#### Passage provided:
▼

In 2009, there were 1,300 infant deaths (deaths of children less than one year of age) registered in Australia (730 male and 530 female). This was a 2.9% increase compared with the number registered in 2008 (1,200).
Between 1989 and 1999, the total number of infant deaths decreased by 3.4% per year on average. Since then, total numbers of infant deaths each year have remained relatively stable in number, fluctuating between 1,200 and 1,400 deaths per year.
Over the past twenty years, the number of male infant deaths has been consistently greater than the number of female infant deaths. In 2009, there were 730 male deaths, 37% more than the number of female deaths (530).
Infant mortality rates
The infant mortality rate (IMR) is calculated by dividing the number of infant deaths by the number of live births over a specified period. In 2009, the IMR was 4.3 infant deaths per 1,000 live births. This was slightly higher than the rate in 2008 (4.1) and almost half that recorded in 1989 (8.0).

▲

#### Questions on the material:
a – Translate this sentence from the passage on infant deaths into Spanish: "In 2009, the IMR was 4.3 infant deaths per 1,000 live births."
b – Please answer these questions using the passage on infant deaths:
(i) How many infant deaths were registered in Australia in 2008?
(ii) Between 1989 and 1999, by what percentage per year on average did the total number of infant deaths decrease?
(iii) What was the infant mortality rate recorded in 1989?
The items play no part in this work.

#### Supplied records:
▼

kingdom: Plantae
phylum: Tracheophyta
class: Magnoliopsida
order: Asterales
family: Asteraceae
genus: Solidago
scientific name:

▲

#### Answers per task:
a – En 2009, la TMI fue de 4,3 defunciones infantiles por cada 1000 nacidos vivos.

b –
(i) 1,200
(ii) 3.4%
(iii) 8.0 infant deaths per 1,000 live births